Congress framed that $1 billion supplement as a downpayment on the CHIPS and Science Act of 2022, which proposed rapidly expanding NSF as well as the National Institute of Standards and Technology and the Department of Energy’s Office of Science. But the supplement ultimately was a maneuver to evade budget limits negotiated for that year, and Congress was unwilling to make the same move this year. NIST also received one of the largest cuts in percentage terms across science agencies, dropping 8% to $1.16 billion. This rolls back about half of the 18% increase Congress provided NIST for the previous fiscal year.
For more on what’s happening with federal science funding, I asked a few questions of Matt Hourihan, associate director of R&D and Advanced Industry with the Federation of American Scientists, where he focuses on R&D investment policy, novel research models, and energy and space innovation.
1/ Pethokoukis: Why is Congress not fully funding the R&D authorizations, and to what degree are both Rs and Ds at fault?
Hourihan: R&D funding is part of the annual funding mix and subject to the same budget limits as everyone else.

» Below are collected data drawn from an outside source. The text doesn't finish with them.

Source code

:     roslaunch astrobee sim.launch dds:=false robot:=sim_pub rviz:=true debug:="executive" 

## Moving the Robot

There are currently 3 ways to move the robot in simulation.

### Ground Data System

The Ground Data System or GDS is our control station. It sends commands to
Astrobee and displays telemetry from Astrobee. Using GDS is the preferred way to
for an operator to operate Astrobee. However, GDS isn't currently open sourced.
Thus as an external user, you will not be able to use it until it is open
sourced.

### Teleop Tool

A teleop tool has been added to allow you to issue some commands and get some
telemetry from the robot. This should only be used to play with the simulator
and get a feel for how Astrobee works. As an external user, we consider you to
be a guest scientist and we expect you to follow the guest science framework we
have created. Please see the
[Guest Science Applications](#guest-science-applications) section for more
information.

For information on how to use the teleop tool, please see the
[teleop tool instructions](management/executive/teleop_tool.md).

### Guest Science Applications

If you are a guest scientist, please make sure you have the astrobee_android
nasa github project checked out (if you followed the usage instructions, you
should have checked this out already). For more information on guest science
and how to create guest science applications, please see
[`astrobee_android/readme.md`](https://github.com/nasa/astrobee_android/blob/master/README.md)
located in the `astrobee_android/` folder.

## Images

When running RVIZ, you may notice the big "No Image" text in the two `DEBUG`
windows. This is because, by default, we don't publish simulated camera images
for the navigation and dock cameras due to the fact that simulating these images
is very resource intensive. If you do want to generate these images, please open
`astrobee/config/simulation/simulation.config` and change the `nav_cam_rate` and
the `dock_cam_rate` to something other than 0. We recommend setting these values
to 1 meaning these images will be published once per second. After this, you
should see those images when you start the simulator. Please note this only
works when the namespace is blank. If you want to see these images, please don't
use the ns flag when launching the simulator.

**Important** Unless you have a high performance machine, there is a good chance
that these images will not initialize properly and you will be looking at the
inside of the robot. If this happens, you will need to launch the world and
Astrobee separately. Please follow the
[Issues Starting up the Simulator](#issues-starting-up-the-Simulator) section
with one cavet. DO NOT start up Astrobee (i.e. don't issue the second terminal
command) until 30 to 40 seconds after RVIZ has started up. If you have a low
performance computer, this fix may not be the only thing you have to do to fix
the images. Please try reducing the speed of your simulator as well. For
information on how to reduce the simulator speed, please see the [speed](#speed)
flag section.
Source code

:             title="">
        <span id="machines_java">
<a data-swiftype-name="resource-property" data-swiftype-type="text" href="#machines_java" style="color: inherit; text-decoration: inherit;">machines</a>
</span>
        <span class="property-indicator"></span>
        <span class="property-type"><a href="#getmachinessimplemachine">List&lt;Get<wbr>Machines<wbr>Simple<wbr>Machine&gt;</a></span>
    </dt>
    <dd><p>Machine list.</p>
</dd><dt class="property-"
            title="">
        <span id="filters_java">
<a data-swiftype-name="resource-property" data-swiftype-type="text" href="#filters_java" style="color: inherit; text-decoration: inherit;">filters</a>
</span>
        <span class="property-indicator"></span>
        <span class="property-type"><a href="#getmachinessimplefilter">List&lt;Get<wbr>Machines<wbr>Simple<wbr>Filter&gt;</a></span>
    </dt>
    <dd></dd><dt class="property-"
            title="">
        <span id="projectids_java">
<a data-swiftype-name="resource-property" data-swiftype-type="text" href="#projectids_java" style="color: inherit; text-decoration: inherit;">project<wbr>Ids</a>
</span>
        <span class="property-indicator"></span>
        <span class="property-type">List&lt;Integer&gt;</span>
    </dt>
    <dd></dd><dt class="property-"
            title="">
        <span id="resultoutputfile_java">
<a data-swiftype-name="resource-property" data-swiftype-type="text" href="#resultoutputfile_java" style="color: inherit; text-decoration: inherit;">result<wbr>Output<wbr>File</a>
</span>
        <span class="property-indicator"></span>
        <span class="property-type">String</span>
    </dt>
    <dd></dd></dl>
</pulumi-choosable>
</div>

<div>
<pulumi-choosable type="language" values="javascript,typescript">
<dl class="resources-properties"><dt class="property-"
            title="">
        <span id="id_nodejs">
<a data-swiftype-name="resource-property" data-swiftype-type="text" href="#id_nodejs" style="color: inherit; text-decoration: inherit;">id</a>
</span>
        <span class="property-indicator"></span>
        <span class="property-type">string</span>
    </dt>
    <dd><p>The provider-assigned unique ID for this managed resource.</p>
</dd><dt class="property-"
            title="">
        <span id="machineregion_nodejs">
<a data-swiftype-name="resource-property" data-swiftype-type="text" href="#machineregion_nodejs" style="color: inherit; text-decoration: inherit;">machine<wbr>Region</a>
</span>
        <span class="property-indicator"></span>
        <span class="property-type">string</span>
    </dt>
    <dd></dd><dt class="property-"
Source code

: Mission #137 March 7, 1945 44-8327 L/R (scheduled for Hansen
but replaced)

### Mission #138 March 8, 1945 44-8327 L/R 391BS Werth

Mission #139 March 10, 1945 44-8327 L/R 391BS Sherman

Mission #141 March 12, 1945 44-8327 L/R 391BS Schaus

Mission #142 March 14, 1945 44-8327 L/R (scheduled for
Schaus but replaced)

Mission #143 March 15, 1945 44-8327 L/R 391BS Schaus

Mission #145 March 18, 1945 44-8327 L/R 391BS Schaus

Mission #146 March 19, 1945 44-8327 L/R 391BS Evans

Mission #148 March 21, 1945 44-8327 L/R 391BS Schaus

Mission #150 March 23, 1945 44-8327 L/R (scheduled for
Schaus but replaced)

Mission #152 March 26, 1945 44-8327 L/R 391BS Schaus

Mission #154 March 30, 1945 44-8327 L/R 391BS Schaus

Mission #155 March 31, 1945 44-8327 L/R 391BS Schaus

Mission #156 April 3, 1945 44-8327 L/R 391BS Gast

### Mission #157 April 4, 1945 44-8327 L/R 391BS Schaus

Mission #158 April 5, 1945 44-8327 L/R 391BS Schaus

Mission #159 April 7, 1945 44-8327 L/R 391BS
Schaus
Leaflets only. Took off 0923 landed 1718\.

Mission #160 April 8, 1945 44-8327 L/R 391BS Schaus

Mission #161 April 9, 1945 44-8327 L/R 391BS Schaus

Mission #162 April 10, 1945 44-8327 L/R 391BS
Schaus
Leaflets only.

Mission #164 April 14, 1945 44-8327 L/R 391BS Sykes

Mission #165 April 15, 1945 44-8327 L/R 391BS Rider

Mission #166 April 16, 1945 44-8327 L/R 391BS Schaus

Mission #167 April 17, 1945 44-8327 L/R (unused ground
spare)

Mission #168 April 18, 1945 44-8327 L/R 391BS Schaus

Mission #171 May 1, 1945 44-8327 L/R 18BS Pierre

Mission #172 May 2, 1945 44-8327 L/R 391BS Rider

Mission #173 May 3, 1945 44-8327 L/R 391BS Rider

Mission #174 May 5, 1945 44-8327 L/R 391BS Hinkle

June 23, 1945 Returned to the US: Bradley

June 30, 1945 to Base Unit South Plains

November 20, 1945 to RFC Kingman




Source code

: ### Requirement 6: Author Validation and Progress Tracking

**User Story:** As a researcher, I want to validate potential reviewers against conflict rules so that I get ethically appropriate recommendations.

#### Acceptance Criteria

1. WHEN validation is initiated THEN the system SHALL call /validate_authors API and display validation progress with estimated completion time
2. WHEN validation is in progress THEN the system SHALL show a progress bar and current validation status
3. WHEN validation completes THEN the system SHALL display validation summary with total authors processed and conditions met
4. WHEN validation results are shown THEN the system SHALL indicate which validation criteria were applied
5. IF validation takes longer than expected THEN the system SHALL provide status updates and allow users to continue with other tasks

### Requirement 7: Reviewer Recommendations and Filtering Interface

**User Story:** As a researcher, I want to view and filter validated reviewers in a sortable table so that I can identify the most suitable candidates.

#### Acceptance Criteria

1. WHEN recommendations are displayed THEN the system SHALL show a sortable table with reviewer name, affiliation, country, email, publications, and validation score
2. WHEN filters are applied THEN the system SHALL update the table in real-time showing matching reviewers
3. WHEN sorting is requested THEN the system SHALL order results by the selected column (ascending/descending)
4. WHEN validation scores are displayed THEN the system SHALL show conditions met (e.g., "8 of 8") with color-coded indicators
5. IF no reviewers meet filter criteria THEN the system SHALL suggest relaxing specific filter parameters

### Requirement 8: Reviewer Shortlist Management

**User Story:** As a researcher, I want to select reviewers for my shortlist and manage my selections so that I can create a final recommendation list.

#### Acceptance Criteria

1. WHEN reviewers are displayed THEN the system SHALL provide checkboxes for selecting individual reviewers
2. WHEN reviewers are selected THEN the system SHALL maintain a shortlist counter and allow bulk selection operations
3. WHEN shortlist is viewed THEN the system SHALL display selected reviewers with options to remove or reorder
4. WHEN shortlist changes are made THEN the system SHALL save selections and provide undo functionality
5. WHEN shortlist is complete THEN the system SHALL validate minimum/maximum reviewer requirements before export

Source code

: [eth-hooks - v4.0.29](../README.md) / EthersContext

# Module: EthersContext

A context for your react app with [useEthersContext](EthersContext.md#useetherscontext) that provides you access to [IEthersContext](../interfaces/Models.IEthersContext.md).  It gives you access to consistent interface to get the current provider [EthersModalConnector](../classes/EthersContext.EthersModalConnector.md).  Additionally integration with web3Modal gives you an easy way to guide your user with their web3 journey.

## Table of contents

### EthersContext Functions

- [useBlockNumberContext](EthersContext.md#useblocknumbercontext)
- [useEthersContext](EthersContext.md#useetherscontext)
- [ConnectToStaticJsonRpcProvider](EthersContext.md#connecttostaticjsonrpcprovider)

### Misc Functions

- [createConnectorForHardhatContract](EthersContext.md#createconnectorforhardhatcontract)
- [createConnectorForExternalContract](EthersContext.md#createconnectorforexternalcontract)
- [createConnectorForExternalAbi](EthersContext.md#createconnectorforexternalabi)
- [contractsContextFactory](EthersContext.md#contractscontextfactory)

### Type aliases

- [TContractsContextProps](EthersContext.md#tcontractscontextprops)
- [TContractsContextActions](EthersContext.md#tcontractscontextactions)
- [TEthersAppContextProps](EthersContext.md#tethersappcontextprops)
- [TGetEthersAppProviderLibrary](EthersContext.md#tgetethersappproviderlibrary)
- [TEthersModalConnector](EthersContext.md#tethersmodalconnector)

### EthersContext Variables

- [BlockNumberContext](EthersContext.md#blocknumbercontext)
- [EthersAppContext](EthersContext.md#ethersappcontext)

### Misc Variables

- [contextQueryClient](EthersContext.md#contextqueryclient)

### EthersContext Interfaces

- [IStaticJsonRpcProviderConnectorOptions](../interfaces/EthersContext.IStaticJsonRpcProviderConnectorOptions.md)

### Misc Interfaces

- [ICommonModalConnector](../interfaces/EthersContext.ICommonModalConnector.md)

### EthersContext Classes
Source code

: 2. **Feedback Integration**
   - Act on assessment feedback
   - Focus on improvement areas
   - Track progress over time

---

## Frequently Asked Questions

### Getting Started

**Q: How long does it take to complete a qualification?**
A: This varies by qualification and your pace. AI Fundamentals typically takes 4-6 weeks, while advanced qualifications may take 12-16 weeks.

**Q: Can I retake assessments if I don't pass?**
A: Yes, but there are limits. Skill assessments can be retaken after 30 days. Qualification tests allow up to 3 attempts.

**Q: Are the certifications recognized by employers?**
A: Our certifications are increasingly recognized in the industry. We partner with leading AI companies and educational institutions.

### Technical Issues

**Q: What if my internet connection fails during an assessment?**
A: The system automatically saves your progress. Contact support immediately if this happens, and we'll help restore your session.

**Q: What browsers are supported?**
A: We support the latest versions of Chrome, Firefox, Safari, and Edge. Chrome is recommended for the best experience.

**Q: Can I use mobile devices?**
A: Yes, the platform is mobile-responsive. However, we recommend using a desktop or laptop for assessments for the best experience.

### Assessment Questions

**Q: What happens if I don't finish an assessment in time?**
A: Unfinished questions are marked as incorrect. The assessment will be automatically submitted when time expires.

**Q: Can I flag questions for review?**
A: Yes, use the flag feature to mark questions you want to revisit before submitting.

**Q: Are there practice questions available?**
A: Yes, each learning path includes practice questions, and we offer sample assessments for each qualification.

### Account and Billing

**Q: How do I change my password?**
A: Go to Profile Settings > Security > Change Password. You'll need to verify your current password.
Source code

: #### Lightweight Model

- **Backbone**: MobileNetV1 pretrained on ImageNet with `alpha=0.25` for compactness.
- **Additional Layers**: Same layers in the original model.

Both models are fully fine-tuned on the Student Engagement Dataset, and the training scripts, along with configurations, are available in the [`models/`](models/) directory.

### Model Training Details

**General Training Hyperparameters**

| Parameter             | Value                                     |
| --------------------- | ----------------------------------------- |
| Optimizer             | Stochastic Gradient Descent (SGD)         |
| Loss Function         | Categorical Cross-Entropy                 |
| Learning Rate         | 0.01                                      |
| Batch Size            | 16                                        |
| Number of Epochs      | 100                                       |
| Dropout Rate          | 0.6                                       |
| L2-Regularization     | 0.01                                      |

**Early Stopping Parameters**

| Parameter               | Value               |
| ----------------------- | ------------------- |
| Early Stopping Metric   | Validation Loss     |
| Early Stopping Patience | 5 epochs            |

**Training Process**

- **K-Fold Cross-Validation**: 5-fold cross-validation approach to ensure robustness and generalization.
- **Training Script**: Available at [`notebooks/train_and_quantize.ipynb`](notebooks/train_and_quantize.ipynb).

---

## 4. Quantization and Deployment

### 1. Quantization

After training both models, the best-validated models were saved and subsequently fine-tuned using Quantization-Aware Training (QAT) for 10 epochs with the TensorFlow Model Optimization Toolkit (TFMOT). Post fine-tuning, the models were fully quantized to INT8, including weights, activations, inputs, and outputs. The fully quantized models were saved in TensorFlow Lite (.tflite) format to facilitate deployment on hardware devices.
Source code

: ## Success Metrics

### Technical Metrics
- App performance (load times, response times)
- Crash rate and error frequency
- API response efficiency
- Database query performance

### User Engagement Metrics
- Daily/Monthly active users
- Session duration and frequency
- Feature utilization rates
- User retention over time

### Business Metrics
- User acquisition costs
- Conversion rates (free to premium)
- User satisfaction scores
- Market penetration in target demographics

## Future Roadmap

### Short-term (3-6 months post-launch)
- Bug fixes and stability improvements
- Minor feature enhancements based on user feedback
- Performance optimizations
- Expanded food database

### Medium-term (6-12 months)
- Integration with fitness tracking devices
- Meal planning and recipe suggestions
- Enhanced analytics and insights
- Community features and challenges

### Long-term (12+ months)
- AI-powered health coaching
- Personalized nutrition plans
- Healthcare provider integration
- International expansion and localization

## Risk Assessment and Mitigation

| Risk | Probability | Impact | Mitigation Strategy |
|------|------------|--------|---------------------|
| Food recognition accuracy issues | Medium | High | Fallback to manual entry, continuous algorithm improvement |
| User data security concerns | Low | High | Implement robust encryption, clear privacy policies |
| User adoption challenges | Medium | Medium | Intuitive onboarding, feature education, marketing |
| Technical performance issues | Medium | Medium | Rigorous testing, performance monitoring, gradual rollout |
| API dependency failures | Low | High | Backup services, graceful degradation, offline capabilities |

When you have something like the Fiscal Responsibility Act in place that severely limits discretionary spending, that's going to limit how much you can invest in science and critical technology. Maybe that's how the fiscal hawks want it, but it's not good for the country. On the other hand, Democrats also had a chance to do a little more for early-stage R&D in the big legislation they adopted earlier in the Biden term, and they didn't.
2/ Given China’s public technology ambitions, how is science funding not a priority for both sides?
There are fantastic champions on both sides of the aisle, but it's hard for science and innovation to rise to the top in light of plenty of competing priorities. This is probably due to a mix of reasons. Sometimes there's a failure to adequately connect the dots between investments in science and societal outcomes, since there can be time lags. Certainly constituents matter, and their short-term needs might be different — if a legislator doesn't have a lab or university or research institute in their district, it might be less immediately obvious how investing in research might help their constituents. Science investment might not be the first tool that comes to mind to solve public challenges. And this is not a partisan thing either.
Science and technology is at the core of every major bipartisan public priority.
3/ Might we “catch up” at some point to the original authorized funding levels? Is there a case for optimism?
FY 2025 is shaping up to be another poor year, and if so we'd be looking at a more than $8 billion gap between targets and actual funding, which will only grow as the FY 2026 targets rise. I don't think it's realistic at this point for Congress to fully remedy the situation through regular appropriations, though, depending on how things shake out in the election, we could see some progress. It might take an alternate path to get these investments done — one-time supplemental or mandatory spending for critical tech R&D, say. But this is all long odds.